QUOTED PASSAGE
-*-*-
Linear Interpolation API

Overview

One-shot (construction + evaluation)

FunctionDescription
linear_interp(x, y, xq)Linear interpolation at point(s) xq
linear_interp!(out, x, y, xq)In-place linear interpolation

Re-usable interpolant

FunctionDescription
itp = linear_interp(x, y)Create linear interpolant
itp(xq)Evaluate at point(s) xq
itp(out, xq)Evaluate at xq, store result in out

Derivatives

FunctionDescription
linear_interp(x, y, xq; deriv=1)First derivative (piecewise constant)
linear_interp(x, y, xq; deriv=2)Second derivative (always 0)
deriv1(itp)First derivative view
deriv2(itp)Second derivative view

Functions

FastInterpolations.linear_interpFunction
linear_interp(x, y, x_targets; extrap=:none)

Linear interpolation with automatic dispatch (allocating version):

  • For AbstractRange x: O(1) direct indexing
  • For general AbstractVector x: O(log n) binary search

Arguments

  • extrap::Symbol: :none (default, throws DomainError), :constant, :extension, or :wrap

Returns

  • Always returns a floating-point vector (Integer inputs auto-promoted to Float)
-*-*-
WORK ORDER 1
Edit the interpolation API page: begin at the words "Re-usable interpolant" and stop after "derivative (piecewise constant)", writing "interpolator" wherever "interpolant" appears.
WORK ORDER 2
From the interpolation API page, list every value the extrap argument accepts.
The items after this point are separate material, unrelated to the interpolation API page.
-*-*-
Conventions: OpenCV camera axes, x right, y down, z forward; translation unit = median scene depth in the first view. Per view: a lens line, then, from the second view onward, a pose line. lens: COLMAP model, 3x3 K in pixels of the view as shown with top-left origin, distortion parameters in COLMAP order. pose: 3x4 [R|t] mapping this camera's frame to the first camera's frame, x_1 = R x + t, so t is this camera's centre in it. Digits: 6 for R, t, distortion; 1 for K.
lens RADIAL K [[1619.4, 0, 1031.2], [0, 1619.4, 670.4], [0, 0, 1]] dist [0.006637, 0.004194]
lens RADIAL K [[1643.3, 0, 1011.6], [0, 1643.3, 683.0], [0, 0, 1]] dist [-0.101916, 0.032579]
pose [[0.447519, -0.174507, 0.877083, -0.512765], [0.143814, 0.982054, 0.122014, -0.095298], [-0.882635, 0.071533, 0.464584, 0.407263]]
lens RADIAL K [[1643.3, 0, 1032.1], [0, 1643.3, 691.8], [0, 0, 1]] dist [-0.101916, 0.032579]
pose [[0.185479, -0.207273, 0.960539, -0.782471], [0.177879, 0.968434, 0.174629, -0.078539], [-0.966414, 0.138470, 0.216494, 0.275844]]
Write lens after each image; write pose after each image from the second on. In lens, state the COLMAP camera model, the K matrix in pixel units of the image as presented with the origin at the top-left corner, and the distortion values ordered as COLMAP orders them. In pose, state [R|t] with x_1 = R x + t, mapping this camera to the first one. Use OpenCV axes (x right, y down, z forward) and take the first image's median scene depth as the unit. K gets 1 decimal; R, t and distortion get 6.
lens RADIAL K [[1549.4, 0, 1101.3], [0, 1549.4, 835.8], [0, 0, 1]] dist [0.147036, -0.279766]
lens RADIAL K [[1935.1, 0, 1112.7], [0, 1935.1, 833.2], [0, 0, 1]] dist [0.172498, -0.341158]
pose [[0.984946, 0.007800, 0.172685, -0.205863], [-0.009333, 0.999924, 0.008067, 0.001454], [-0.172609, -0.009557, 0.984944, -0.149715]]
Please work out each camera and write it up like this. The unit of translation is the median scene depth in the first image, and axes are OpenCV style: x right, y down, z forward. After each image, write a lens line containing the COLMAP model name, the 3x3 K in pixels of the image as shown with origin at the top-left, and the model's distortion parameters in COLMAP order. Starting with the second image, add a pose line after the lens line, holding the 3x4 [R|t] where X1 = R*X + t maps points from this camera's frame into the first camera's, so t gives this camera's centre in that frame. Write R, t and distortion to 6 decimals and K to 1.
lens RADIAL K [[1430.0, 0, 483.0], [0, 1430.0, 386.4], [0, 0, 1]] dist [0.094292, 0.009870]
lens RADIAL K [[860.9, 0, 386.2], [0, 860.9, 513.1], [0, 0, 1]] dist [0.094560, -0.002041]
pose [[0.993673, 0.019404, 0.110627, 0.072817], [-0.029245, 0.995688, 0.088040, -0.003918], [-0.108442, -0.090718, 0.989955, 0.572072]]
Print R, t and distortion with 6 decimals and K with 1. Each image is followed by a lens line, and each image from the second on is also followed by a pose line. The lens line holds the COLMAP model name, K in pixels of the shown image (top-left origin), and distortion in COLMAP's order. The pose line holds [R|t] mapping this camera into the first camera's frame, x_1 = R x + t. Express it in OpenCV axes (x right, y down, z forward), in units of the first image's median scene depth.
-*-*-
TASK ANSWER 1
Re-usable interpolator

FunctionDescription
itp = linear_interp(x, y)Create linear interpolator
itp(xq)Evaluate at point(s) xq
itp(out, xq)Evaluate at xq, store result in out

Derivatives

FunctionDescription
linear_interp(x, y, xq; deriv=1)First derivative (piecewise constant)

TASK ANSWER 2
:none, :constant, :extension, :wrap